L’usine Michelin de Joué-lès-Tours (1 400 salariés) devient, avec le site de la Roche-sur-Yon (85), la principale unité de fabrication de pneus poids lourd du groupe en France. “Nous allons passer nos volumes de 700 000 pneus/an à plus d’un million” explique ainsi Jacques Cambazar, le directeur des sites de Joué et de Poitiers (86).
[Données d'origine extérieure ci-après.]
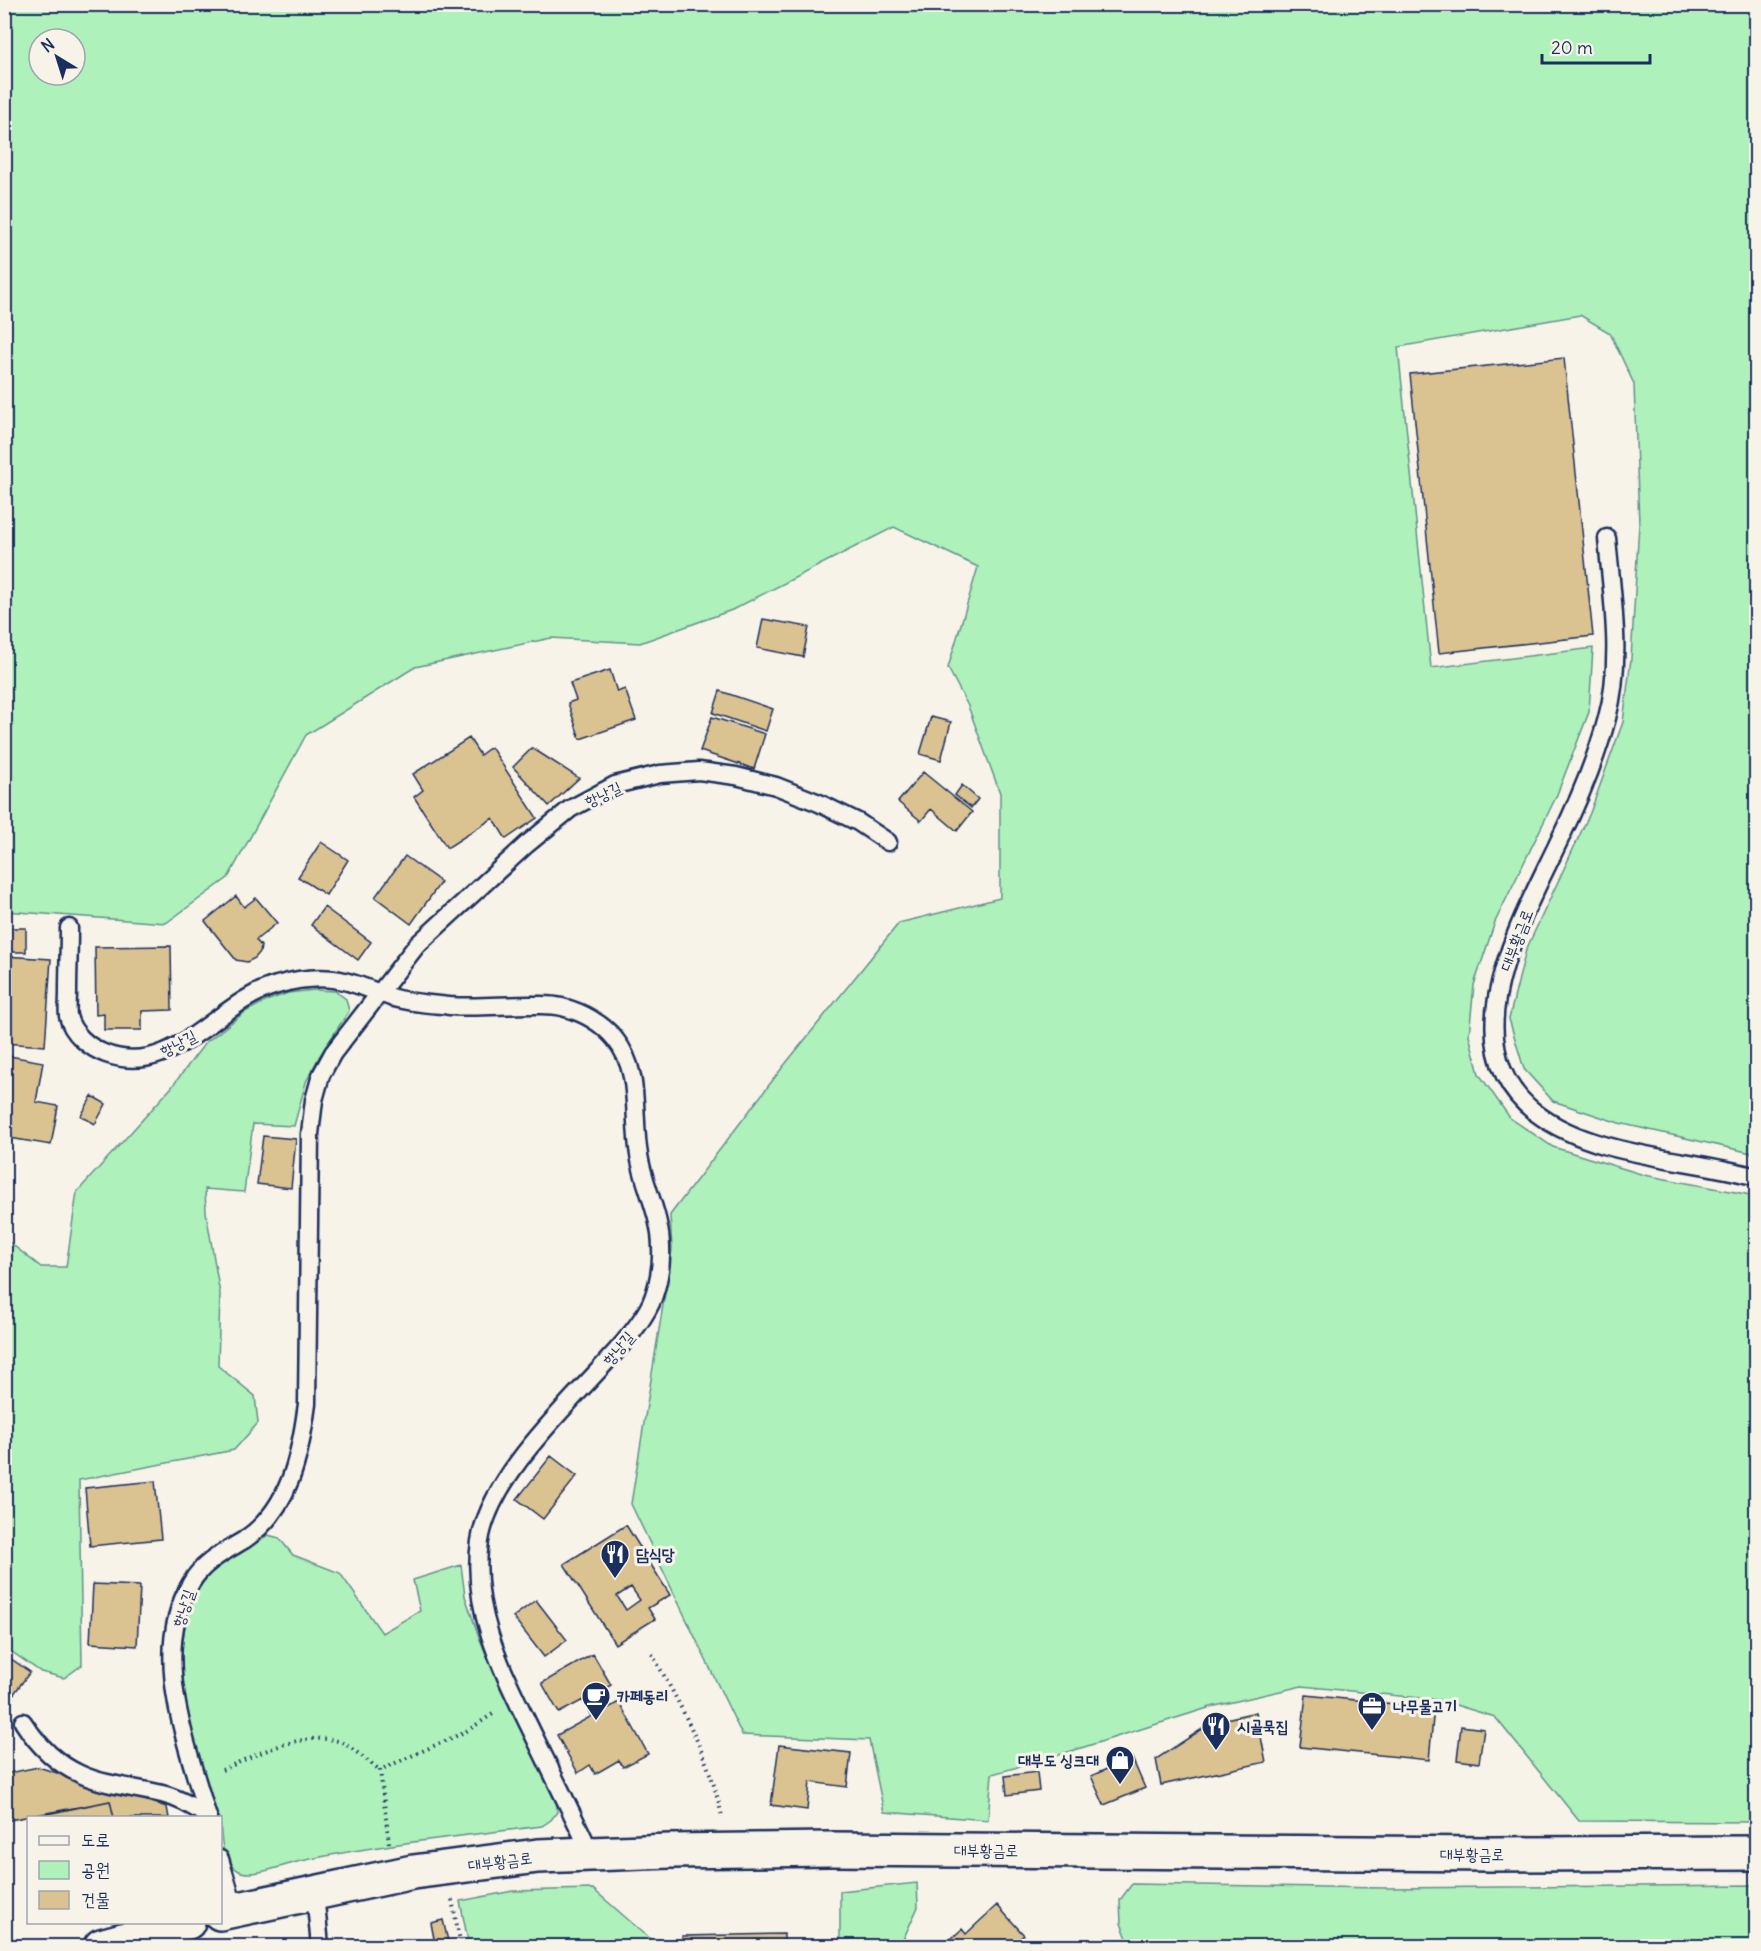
<svg xmlns="http://www.w3.org/2000/svg" width="1761" height="1951" viewBox="0 0 1761 1951" font-family="Delius,'Poor Story',sans-serif">
	<style>
		.green { fill: #aef1bb; stroke: #64908c; stroke-width: 1.5; fill-rule: evenodd }
		.building { fill: #dac291; stroke: #1b2f5e; stroke-width: 1.5; fill-rule: evenodd }
		.lines { fill: none; stroke-linecap: round; stroke-linejoin: round }
		.lane-casing { stroke: #1b2f5e; stroke-width: 21 }
		.secondary-casing { stroke: #1b2f5e; stroke-width: 38 }
		.path { stroke: #1b2f5e; stroke-width: 4; stroke-dasharray: 1.5 4.5; stroke-linecap: butt }
		.lane { stroke: #f7f3e8; stroke-width: 16 }
		.secondary { stroke: #f7f3e8; stroke-width: 33 }
		.labels { text-anchor: middle; stroke-width: 6; stroke-linejoin: round; paint-order: stroke }
		.street-label { font-size: 16px; fill: #1b2f5e; stroke: #f7f3e8 }
		.poi-label { font-size: 16px; font-weight: bold; fill: #1b2f5e; stroke: #f7f3e8; text-anchor: start }
	</style>
	<rect width="100%" height="100%" fill="#f7f3e8"/>
	<filter id="ink" filterUnits="userSpaceOnUse"><feTurbulence type="fractalNoise" baseFrequency=".0167" numOctaves="2"/><feDisplacementMap in="SourceGraphic" scale="12" xChannelSelector="R" yChannelSelector="G"/><feConvolveMatrix kernelMatrix="1 2 1 2 8 2 1 2 1" color-interpolation-filters="sRGB"/></filter>
	<g filter="url(#ink)">
		<path class="green" d="M 4,5 L 1756,5 L 1756,1154 L 1619,1123 L 1553,1101 L 1524,1069 L 1509,1019 L 1526,950 L 1590,813 L 1623,722 L 1631,659 L 1639,524 L 1634,384 L 1610,333 L 1580,315 L 1398,347 L 1431,668 L 1593,648 L 1589,712 L 1556,797 L 1495,922 L 1474,985 L 1469,1035 L 1479,1074 L 1510,1118 L 1553,1147 L 1644,1175 L 1746,1194 L 1756,1199 L 1756,1822 L 1579,1821 L 1495,1717 L 1439,1700 L 1302,1686 L 1211,1707 L 1043,1760 L 992,1774 L 988,1820 L 884,1812 L 869,1740 L 742,1735 L 631,1504 L 672,1249 L 670,1215 L 782,1068 L 899,923 L 1000,898 L 1000,793 L 968,706 L 948,668 L 978,567 L 894,527 L 732,610 L 640,643 L 551,638 L 415,667 L 306,735 L 228,878 L 166,923 L 5,911 ZM 39,39 L 75,39 L 75,75 L 39,75 Z
			M 314,990 L 335,991 L 346,999 L 349,1011 L 319,1057 L 306,1082 L 294,1126 L 253,1124 L 244,1192 L 205,1189 L 206,1212 L 220,1294 L 218,1366 L 255,1396 L 258,1423 L 234,1450 L 79,1480 L 82,1665 L 64,1678 L 41,1672 L 5,1647 L 5,1239 L 41,1267 L 66,1267 L 77,1192 L 171,1088 L 205,1043 L 245,1012 L 266,1001 L 288,993 Z
			M 268,1535 L 279,1538 L 293,1555 L 340,1573 L 382,1633 L 420,1611 L 413,1580 L 461,1565 L 465,1596 L 479,1637 L 499,1685 L 557,1802 L 557,1812 L 551,1820 L 542,1826 C 462,1836 381,1844 301,1861 C 287,1864 252,1878 239,1871 C 220,1861 221,1835 220,1818 L 215,1817 C 204,1777 191,1735 184,1693 C 179,1660 182,1605 203,1578 C 219,1559 247,1548 268,1535 Z
			M 917,1883 L 918,1907 L 900,1946 L 840,1946 L 840,1891 Z
			M 1132,1884 L 1386,1888 L 1756,1885 L 1756,1946 L 1130,1946 L 1121,1923 L 1120,1900 Z
			M 593,1889 L 655,1943 L 655,1946 L 469,1946 L 460,1901 L 513,1891 Z"/>
		<path class="building" d="M 1564,358 L 1593,636 L 1439,653 L 1410,374 Z
			M 763,619 L 809,627 L 803,657 L 757,648 Z
			M 610,670 L 617,692 L 625,689 L 636,720 L 580,739 L 568,703 L 576,700 L 570,683 Z
			M 720,691 L 773,709 L 766,731 L 713,713 Z
			M 712,717 L 765,734 L 754,769 L 700,751 Z
			M 931,717 L 951,722 L 941,760 L 920,754 Z
			M 469,738 L 480,755 L 491,747 L 537,818 L 506,839 L 493,818 L 447,848 L 414,797 L 423,790 L 413,774 Z
			M 532,748 L 579,778 L 549,806 L 513,767 Z
			M 923,772 L 972,812 L 957,831 L 931,809 L 921,821 L 898,802 Z
			M 962,785 L 978,799 L 971,808 L 955,795 Z
			M 321,842 L 348,860 L 326,895 L 298,877 Z
			M 405,856 L 441,882 L 411,924 L 375,897 Z
			M 236,896 L 244,907 L 256,898 L 277,923 L 256,940 L 261,946 L 260,952 L 255,958 L 247,962 L 236,960 L 205,921 Z
			M 324,907 L 371,942 L 358,960 L 311,925 Z
			M 4,928 L 26,928 L 26,952 L 4,952 Z
			M 171,946 L 172,1010 L 142,1011 L 142,1030 L 104,1030 L 104,1014 L 96,1015 L 95,947 Z
			M 4,956 L 51,959 L 45,1046 L 4,1043 Z
			M 4,1055 L 43,1062 L 36,1102 L 58,1106 L 51,1145 L 4,1137 Z
			M 92,1096 L 106,1104 L 95,1124 L 81,1116 Z
			M 263,1136 L 296,1139 L 291,1188 L 257,1184 Z
			M 551,1456 L 577,1476 L 543,1519 L 517,1499 Z
			M 155,1481 L 161,1539 L 90,1546 L 85,1488 Z
			M 626,1525 L 670,1595 L 648,1608 L 655,1619 L 615,1644 L 564,1564 ZM 631,1587 L 640,1600 L 626,1610 L 617,1596 Z
			M 93,1584 L 140,1586 L 137,1646 L 90,1643 Z
			M 536,1600 L 567,1640 L 544,1657 L 513,1617 Z
			M 4,1654 L 30,1672 L 10,1699 L 4,1696 Z
			M 593,1654 L 611,1685 L 592,1696 L 601,1712 L 619,1702 L 648,1754 L 623,1767 L 619,1760 L 595,1774 L 590,1765 L 578,1773 L 557,1735 L 592,1716 L 583,1700 L 559,1713 L 542,1683 Z
			M 1306,1695 L 1434,1708 L 1429,1760 L 1300,1747 Z
			M 1256,1712 L 1266,1762 L 1161,1785 L 1156,1759 L 1213,1722 Z
			M 1461,1726 L 1484,1729 L 1479,1763 L 1457,1760 Z
			M 779,1745 L 851,1753 L 847,1787 L 810,1782 L 807,1810 L 771,1805 Z
			M 1132,1758 L 1145,1788 L 1104,1805 L 1091,1776 Z
			M 38,1767 L 167,1807 L 169,1818 L 114,1818 L 110,1801 L 4,1821 L 4,1774 Z
			M 1037,1772 L 1039,1791 L 1007,1795 L 1005,1776 Z
			M 110,1801 L 114,1818 L 48,1818 L 47,1814 Z
			M 997,1905 L 1024,1935 L 1012,1946 L 943,1946 L 962,1929 L 966,1934 Z
			M 443,1920 L 448,1941 L 435,1944 L 431,1923 Z
			M 784,1934 L 784,1946 L 682,1946 L 682,1936 Z"/>
		<g class="lines">
			<g class="lane-casing">
				<path id="lane" d="M 1607,538 C 1612,597 1623,660 1607,718 C 1596,760 1578,802 1559,841 C 1523,918 1447,1045 1536,1113 C 1593,1157 1689,1158 1756,1177
					M 69,928 C 69,949 68,971 68,992 C 68,1000 67,1009 68,1016 C 72,1034 90,1048 106,1054 C 175,1079 217,1001 277,985 C 294,980 315,977 333,979 C 354,981 374,992 394,998 C 412,1003 431,1004 450,1006 C 476,1008 503,1005 530,1005 C 540,1005 552,1004 562,1007 C 582,1012 602,1023 615,1039 C 642,1072 632,1116 639,1155 C 644,1187 661,1215 661,1248 C 662,1265 658,1287 651,1303 C 641,1324 624,1343 608,1360 C 565,1408 490,1477 480,1541 C 470,1612 505,1676 535,1738 C 554,1777 573,1815 591,1854
					M 23,1722 C 37,1744 55,1763 80,1774 C 106,1786 135,1787 162,1794 C 179,1798 193,1807 208,1816
					M 208,1818 C 188,1746 149,1653 191,1583 C 203,1562 224,1552 244,1540 C 290,1509 300,1456 307,1404 L 310,1134 L 314,1100 L 321,1075 L 333,1053 L 417,945 L 526,845 L 570,809 L 615,785 L 660,774 L 699,771 L 736,776 L 776,786 L 819,803 L 858,822 L 888,842
					M 220,1859 L 235,1910
					M 315,1893 L 320,1946"/>
			</g>
			<g class="secondary-casing">
				<path id="secondary" d="M 220,1913 L 413,1872 L 538,1856 L 670,1851 L 830,1849 L 1491,1854 L 1756,1853
					M 101,1946 L 188,1922"/>
			</g>
			<path class="path" d="M 652,1654 C 680,1704 711,1760 722,1817
				M 222,1770 C 255,1755 301,1731 338,1741 C 347,1743 371,1764 380,1770
				M 389,1843 L 380,1770 L 465,1732 L 493,1714
				M 452,1900 L 461,1946"/>
			<use href="#lane" class="lane"/>
			<use href="#secondary" class="secondary"/>
		</g>
	</g>
	<defs>
		<g id="restaurant-pin" transform="scale(1.5)"><path d="M0 17L-7.5 6A9.5 9.5 0 1 1 7.5 6Z" fill="#1b2f5e" stroke="#f7f3e8"/><path d="M-5-6h1v4h1v-4h1v4h1v-4h1v5L-1.5 .5V6h-2V.5L-5-1ZM5-6V6H3V1.5H1.5Q1.5-4 5-6Z" fill="#fff"/></g>
		<g id="cafe-pin" transform="scale(1.5)"><path d="M0 17L-7.5 6A9.5 9.5 0 1 1 7.5 6Z" fill="#1b2f5e" stroke="#f7f3e8"/><path d="M-5.5-4.5H6V0H3Q3 3.5 0 3.5H-2.5Q-5.5 3.5-5.5 0ZM3-3.2v2h1.7v-2ZM-6 4.5H4V6H-6Z" fill="#fff"/></g>
		<g id="office-pin" transform="scale(1.5)"><path d="M0 17L-7.5 6A9.5 9.5 0 1 1 7.5 6Z" fill="#1b2f5e" stroke="#f7f3e8"/><path d="M-6-3h4V-5.5h4V-3h4V5H-6ZM-1-4.5V-3h2v-1.5ZM-6 0V1H6V0Z" fill="#fff"/></g>
		<g id="shop-pin" transform="scale(1.5)"><path d="M0 17L-7.5 6A9.5 9.5 0 1 1 7.5 6Z" fill="#1b2f5e" stroke="#f7f3e8"/><path d="M-5-2.5h2.3a2.7 3.5 0 0 1 5.4 0H5L5.5 6h-11ZM-1.5-2.5h3a1.5 2.3 0 0 0-3 0Z" fill="#fff"/></g>
	</defs>
	<g fill-rule="evenodd">
		<use href="#restaurant-pin" x="615" y="1554"/>
		<use href="#cafe-pin" x="596" y="1696"/>
		<use href="#office-pin" x="1372" y="1706"/>
		<use href="#restaurant-pin" x="1216" y="1726"/>
		<use href="#shop-pin" x="1120" y="1760"/>
	</g>
	<g class="labels">
		<g class="street-label">
			<text transform="translate(603 794) rotate(-25)" y="6">항낭길</text>
			<text transform="translate(1516 940) rotate(-69)" y="6">대부황금로</text>
			<text transform="translate(178 1043) rotate(-28)" y="6">항낭길</text>
			<text transform="translate(618 1348) rotate(-50)" y="6">항낭길</text>
			<text transform="translate(183 1608) rotate(-72)" y="6">항낭길</text>
			<text x="986" y="1856">대부황금로</text>
			<text x="1472" y="1860">대부황금로</text>
			<text transform="translate(500 1861) rotate(-7)" y="6">대부황금로</text>
		</g>
		<g class="poi-label">
			<text x="636" y="1560">담식당</text>
			<text x="617" y="1702">카페동리</text>
			<text x="1393" y="1712">나무물고기</text>
			<text x="1237" y="1732">시골묵집</text>
			<text x="1099" y="1766" text-anchor="end">대부도 싱크대</text>
		</g>
	</g>
	<rect width="1761" height="1951" fill="none" stroke="#f7f3e8" stroke-width="24"/>
	<rect x="12" y="12" width="1737" height="1927" fill="none" stroke="#1b2f5e" stroke-width="2" filter="url(#ink)"/>
	<rect x="27" y="1816" width="195" height="108" fill="#f7f3e8" stroke="#9fa5b1" stroke-width="1.5"/>
	<rect x="39" y="1836" width="30" height="9" fill="#f7f3e8" stroke="#9fa5b1" stroke-width="1.5"/>
	<text x="81" y="1846" font-size="18" fill="#1b2f5e">도로</text>
	<rect x="39" y="1861" width="30" height="18" fill="#aef1bb" stroke="#9fa5b1" stroke-width="1.5"/>
	<text x="81" y="1876" font-size="18" fill="#1b2f5e">공원</text>
	<rect x="39" y="1891" width="30" height="18" fill="#dac291" stroke="#9fa5b1" stroke-width="1.5"/>
	<text x="81" y="1906" font-size="18" fill="#1b2f5e">건물</text>
	<g transform="translate(57 57) rotate(322)"><circle r="28" fill="#f7f3e8" stroke="#9fa5b1" stroke-width="1.5"/>
	<path d="M0-4.5L10 22L0 15L-10 22Z" fill="#1b2f5e"/>
	<text y="-9" font-size="16" font-weight="bold" text-anchor="middle" fill="#1b2f5e">N</text>
	</g>
	<path d="M1542 54v9h108v-9" fill="none" stroke="#1b2f5e" stroke-width="3"/>
	<text x="1551" y="54" font-size="18" fill="#1b2f5e" stroke="#f7f3e8" stroke-width="4.5" paint-order="stroke">20 m</text>
</svg>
Cette augmentation s’accompagne d’un repositionnement sur le haut-degamme. “Jusqu’alors, nos produits étaient plutôt destinés aux marchés des pays en voie de développement. Désormais, une partie importante des volumes sera commercialisée en Europe de l’Ouest” poursuit Jacques Cambazar. Cette mutation s’est accompagnée d’un important programme d’investissement: près de 30 M€ par an depuis cinq ans ; ce rythme devrait être maintenu pendant deux ou trois ans. L’usine de Joué-lès-Tours est aussi en passe d’intégrer 150 salariés de l’usine de Poitiers, dont la fermeture, annoncée en juin 2005, devrait être effective dans les prochaines semaines. Cette dernière, également spécialisée dans le pneu poids lourd, employait 480 salariés. Une soixantaine de personnes resteront attachées à Poitiers sur une plateforme logistique. Si l’on ôte du décompte initial 130 salariés éligibles aux mesures d’âge, il ne restait donc, à la fin 2005, que 290 salariés poitevins à reclasser. Chacun d’entre eux s’est vu offrir 3 ou 4 mutations internes (dont Joué-lès-Tours). Seulement 180 personnes ont accepté l’une ou l’autre de ces propositions (150 sur Tours, 30 sur d’autres sites). A l’issue du transfert, les effectifs jocondiens resteront cependant à l’identique. “Nous devons accroître notre compétitivité” prévient Jacques Cambazar : les départs à la retraite et la non-reconduction de contrats d’intérim vont ainsi contrebalancer l’arrivée des salariés poitevins.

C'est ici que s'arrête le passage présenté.